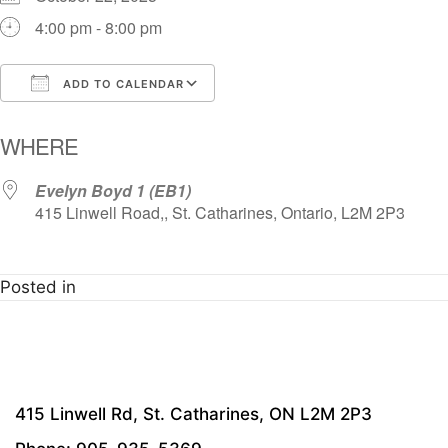
4:00 pm - 8:00 pm
ADD TO CALENDAR
Download ICS
Google Calendar
i
WHERE
Evelyn Boyd 1 (EB1)
415 Linwell Road,, St. Catharines, Ontario, L2M 2P3
Posted in
415 Linwell Rd, St. Catharines, ON L2M 2P3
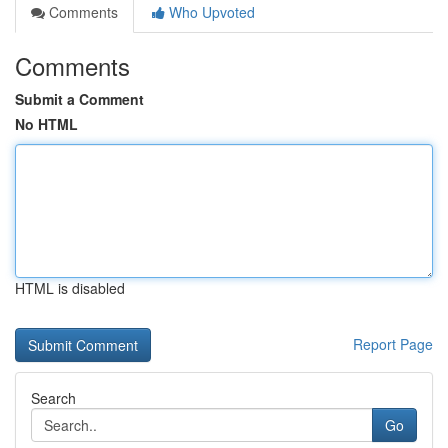
Comments
Who Upvoted
Comments
Submit a Comment
No HTML
HTML is disabled
Report Page
Search
Go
· · · · · · ·
Work task: The response must contain every line from the listing above in which the string "Catharines" appears.

Solution to this problem:
415 Linwell Road,, St. Catharines, Ontario, L2M 2P3
415 Linwell Rd, St. Catharines, ON L2M 2P3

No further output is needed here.